But during the early months of 1983, tensions again rose. President Ronald Reagan increased US defence spending at the highest peacetime rate since the Second World War. In March, he called the Soviet Union an “evil empire” and launched his new Strategic Defense Initiative, dubbed the ‘Star Wars’ programme, which aimed to develop a satellite-linked system to defend the US against attack by ballistic missiles.

In Moscow, this was seen as directly aggressive, because it undermined the principle of mutually assured destruction if either side used nuclear weapons. The paranoid Soviet leader, Yuri Andropov, felt threatened. He called the US president a “warmonger”, and put the KGB on worldwide alert to watch for signs of an imminent nuclear attack. Tensions were further inflamed when a Korean civil airliner that had veered off course was shot down over a sensitive Soviet military zone. Reagan called it an “atrocity” committed by a “terrorist state”. This was interpreted in the Kremlin as the build-up to a preemptive attack by the US, and Soviet media began to warn its people of an imminent nuclear strike.

Then, in early November, Nato started a war-game exercise, codenamed Able Archer 83, to rehearse procedures for the launch of nuclear weapons. Though the Soviets had been informed, it caused panic in Moscow, which believed the exercise was a case of maskirovka, or ‘disguise’ – a military deception. The Soviet leadership issued orders to ready the nuclear arsenal for war.


American perspective

Reagan described Soviet leaders as criminals, liars and cheats

Towards the end of the 1970s, the US right wing began to feel they had been duped – that the Soviets were using the period of détente to build up their weaponry and stir up trouble in the developing world. Ronald Reagan exploited this theme in his campaign for the presidency in 1980 and, after his election, authorised a massive build-up of arms including new bombers, missiles and tanks, along with a dramatic increase in naval power. The Pentagon got almost everything it wanted. Reagan hoped ultimately to negotiate with the Soviets – but only from a position of strength.

WHAT IS BEING ASKED:
In the Cold War passage, what codename did Nato give the war-game exercise it started in early November?

DATA EXTRACTS:
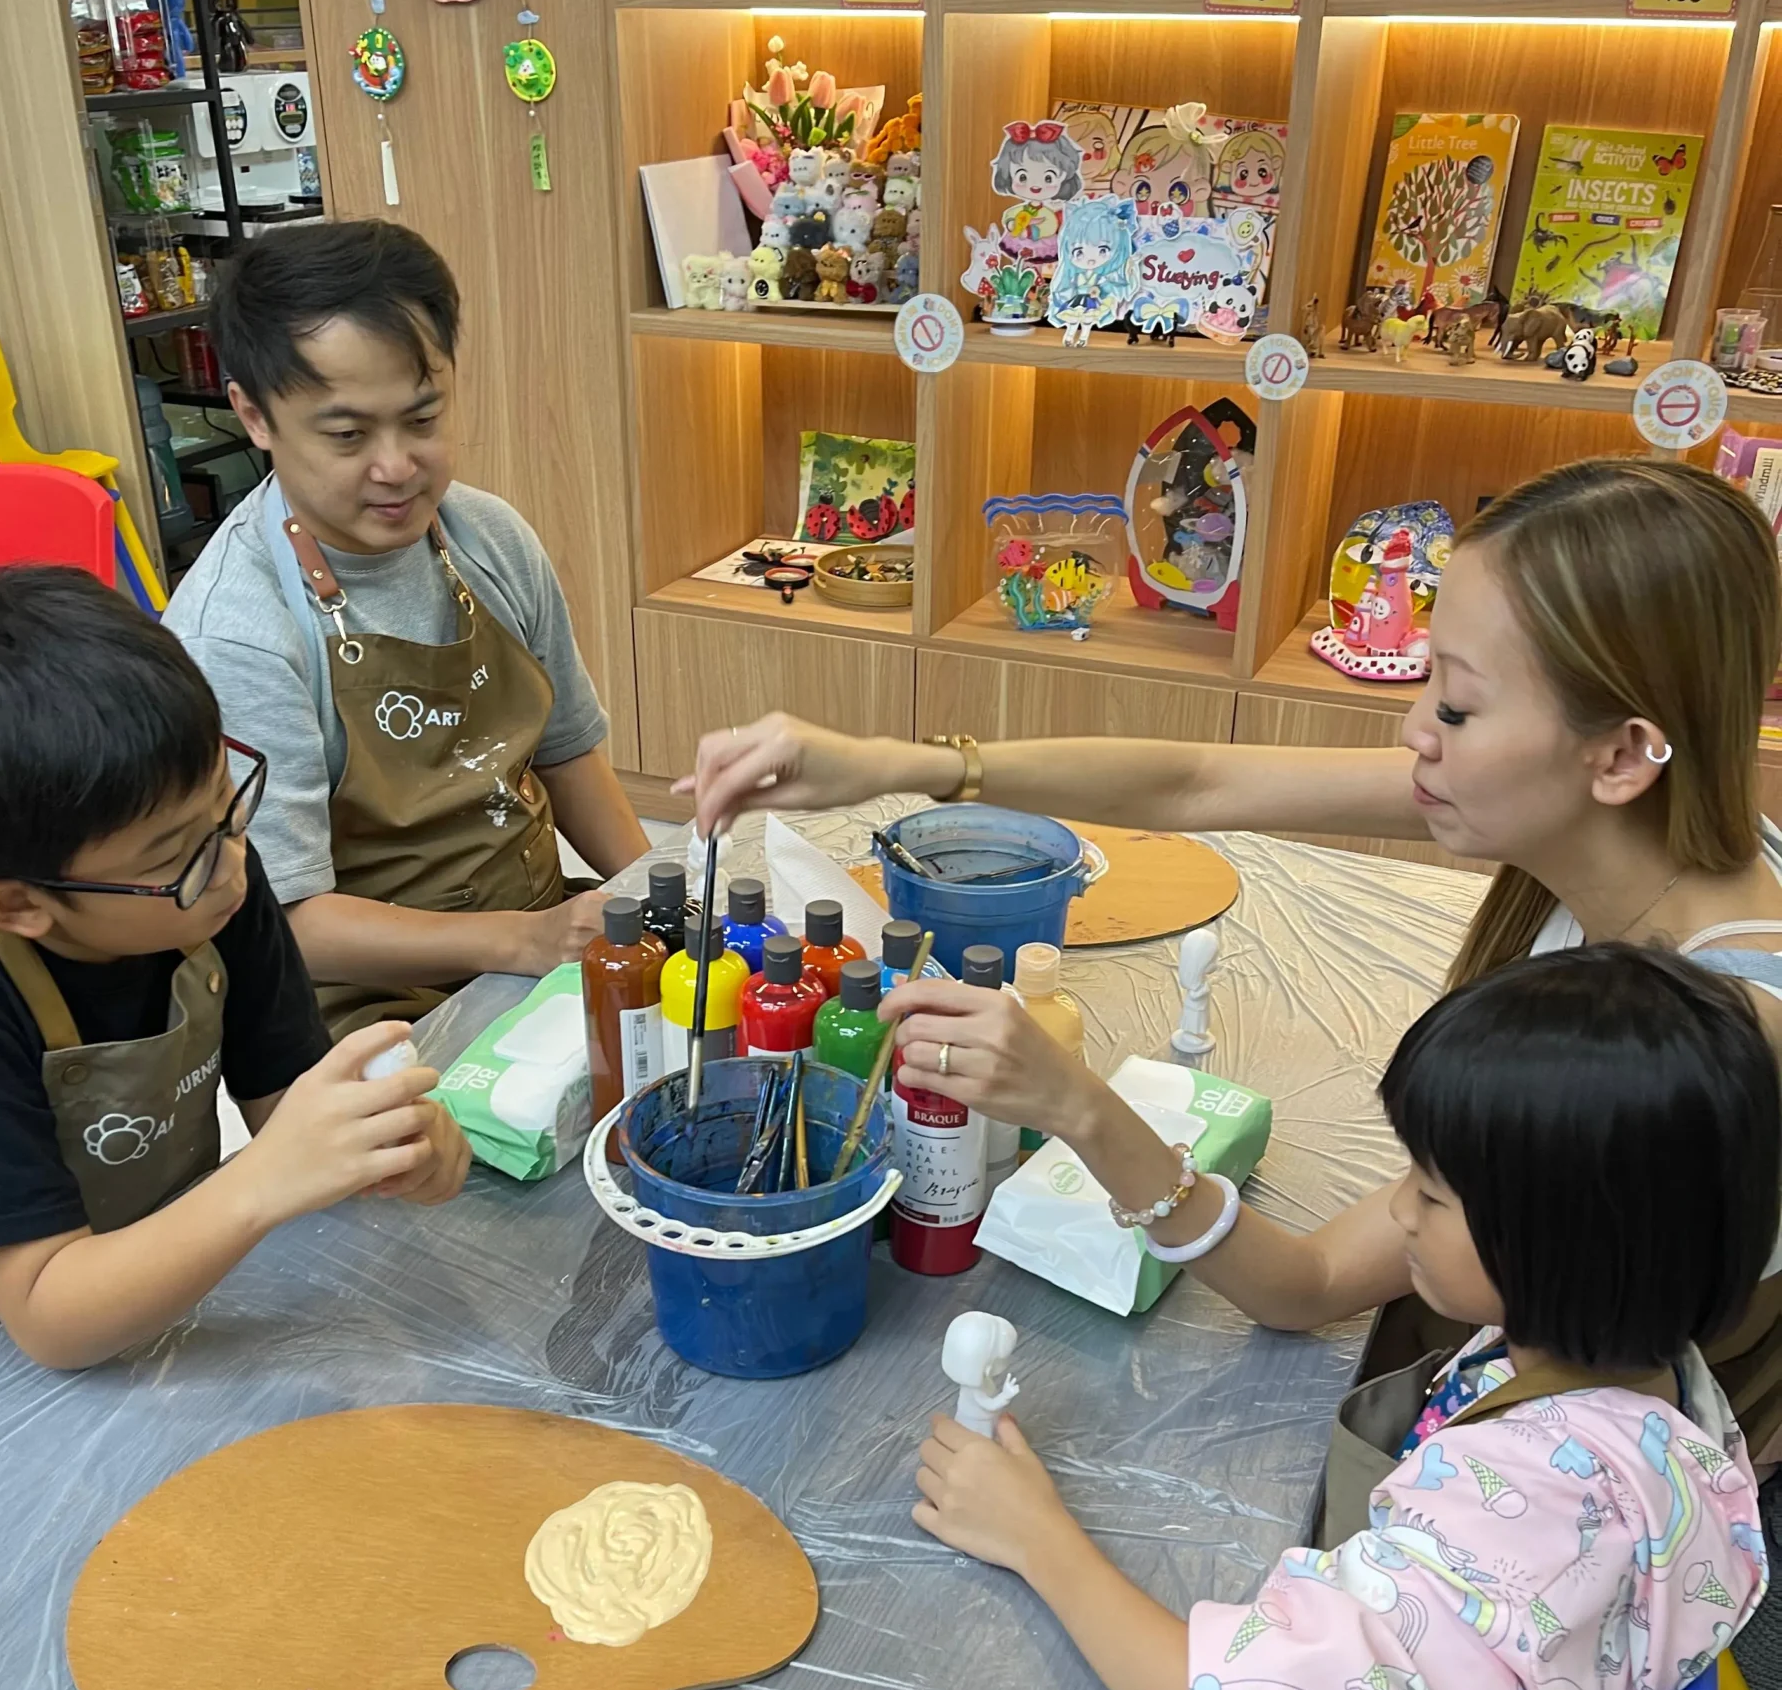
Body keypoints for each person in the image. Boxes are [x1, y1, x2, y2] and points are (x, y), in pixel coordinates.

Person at [688, 459, 1782, 1441]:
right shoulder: (1631, 825)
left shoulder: (1699, 1048)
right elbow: (1198, 784)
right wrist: (891, 762)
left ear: (1625, 752)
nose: (1414, 732)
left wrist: (1081, 1109)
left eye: (1455, 703)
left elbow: (1302, 1285)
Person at [909, 947, 1771, 1690]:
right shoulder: (1655, 1380)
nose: (1397, 1206)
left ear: (1564, 1234)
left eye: (1432, 1190)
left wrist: (1038, 1534)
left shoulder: (1518, 1515)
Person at [0, 569, 470, 1413]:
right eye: (171, 857)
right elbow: (49, 1314)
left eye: (226, 805)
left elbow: (282, 1103)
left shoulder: (211, 870)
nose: (229, 867)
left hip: (166, 1278)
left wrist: (384, 1149)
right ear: (19, 906)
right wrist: (264, 1181)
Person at [165, 219, 648, 1037]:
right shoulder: (235, 632)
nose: (396, 466)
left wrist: (660, 892)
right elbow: (285, 919)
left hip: (531, 946)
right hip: (365, 1009)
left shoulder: (486, 537)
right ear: (253, 415)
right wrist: (520, 941)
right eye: (348, 435)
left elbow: (567, 753)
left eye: (422, 420)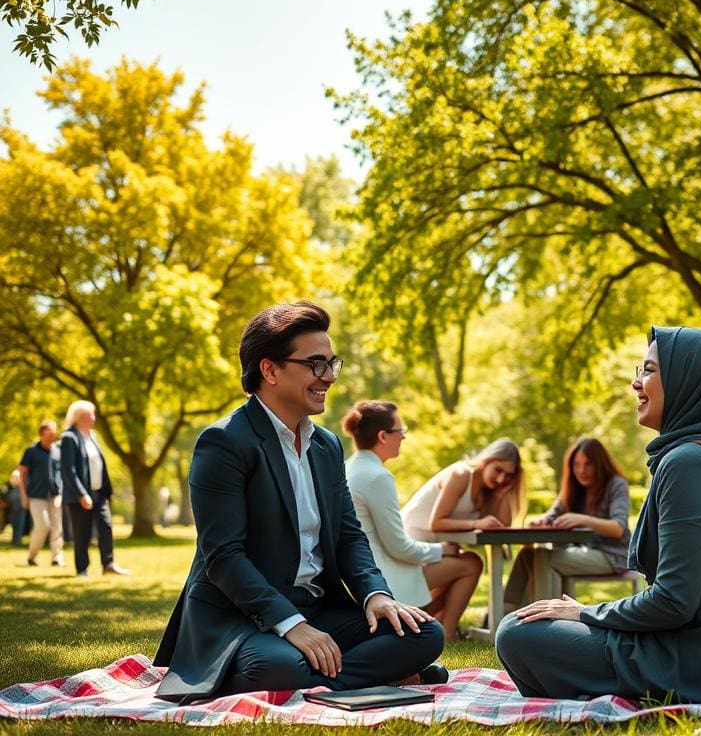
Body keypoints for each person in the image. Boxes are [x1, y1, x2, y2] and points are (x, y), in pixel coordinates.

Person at [154, 301, 444, 703]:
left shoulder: (326, 445)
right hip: (241, 616)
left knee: (425, 632)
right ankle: (374, 673)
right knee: (277, 667)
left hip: (319, 608)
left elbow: (348, 537)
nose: (328, 377)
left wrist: (376, 595)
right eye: (315, 364)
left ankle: (331, 673)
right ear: (270, 370)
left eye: (331, 364)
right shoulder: (224, 443)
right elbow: (223, 556)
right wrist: (291, 624)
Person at [496, 326, 701, 703]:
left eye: (649, 371)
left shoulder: (688, 462)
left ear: (690, 380)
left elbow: (673, 602)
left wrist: (587, 613)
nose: (635, 383)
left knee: (515, 631)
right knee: (530, 624)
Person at [343, 400, 483, 641]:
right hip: (382, 576)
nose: (404, 438)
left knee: (458, 561)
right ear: (383, 436)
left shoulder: (350, 467)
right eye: (401, 431)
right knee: (471, 562)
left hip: (357, 571)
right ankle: (445, 632)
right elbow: (399, 547)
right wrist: (443, 549)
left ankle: (429, 622)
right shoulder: (377, 476)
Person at [503, 437, 631, 614]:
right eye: (576, 464)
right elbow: (550, 516)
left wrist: (582, 519)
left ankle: (546, 619)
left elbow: (618, 528)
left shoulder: (616, 485)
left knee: (544, 558)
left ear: (599, 465)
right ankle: (505, 614)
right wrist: (540, 522)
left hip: (613, 555)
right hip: (581, 552)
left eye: (588, 464)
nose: (581, 471)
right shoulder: (574, 487)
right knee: (527, 555)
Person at [401, 438, 525, 541]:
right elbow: (436, 524)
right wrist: (476, 524)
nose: (501, 479)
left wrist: (501, 495)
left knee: (473, 563)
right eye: (498, 470)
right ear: (487, 460)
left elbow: (503, 525)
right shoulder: (461, 474)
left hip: (433, 545)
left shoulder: (488, 490)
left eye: (508, 475)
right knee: (472, 564)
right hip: (408, 539)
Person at [60, 400, 130, 577]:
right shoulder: (69, 437)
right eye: (91, 415)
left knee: (106, 526)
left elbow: (100, 464)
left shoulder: (93, 436)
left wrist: (106, 491)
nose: (94, 418)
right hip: (80, 495)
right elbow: (69, 470)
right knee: (81, 532)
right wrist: (82, 494)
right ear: (80, 417)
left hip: (99, 493)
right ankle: (82, 569)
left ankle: (108, 564)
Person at [19, 420, 64, 566]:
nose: (52, 436)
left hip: (55, 495)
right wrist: (23, 495)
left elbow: (63, 473)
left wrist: (62, 491)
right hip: (36, 496)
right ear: (41, 434)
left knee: (57, 527)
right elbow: (22, 474)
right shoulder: (31, 451)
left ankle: (57, 556)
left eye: (53, 433)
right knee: (43, 526)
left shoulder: (58, 451)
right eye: (49, 433)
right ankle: (32, 555)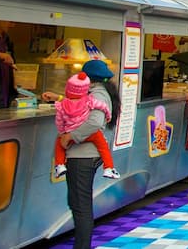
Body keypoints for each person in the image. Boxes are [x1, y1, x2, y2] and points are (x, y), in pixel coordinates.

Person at [55, 59, 120, 249]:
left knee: (80, 205)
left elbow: (95, 122)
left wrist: (70, 136)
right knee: (77, 202)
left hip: (83, 156)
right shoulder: (100, 92)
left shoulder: (97, 94)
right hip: (85, 154)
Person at [53, 72, 119, 180]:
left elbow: (95, 122)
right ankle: (109, 167)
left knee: (59, 144)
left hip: (81, 152)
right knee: (103, 147)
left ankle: (59, 165)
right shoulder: (90, 100)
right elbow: (102, 107)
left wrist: (65, 134)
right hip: (92, 138)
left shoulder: (64, 104)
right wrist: (108, 115)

YOUR RESPONSE:
Able Archer 83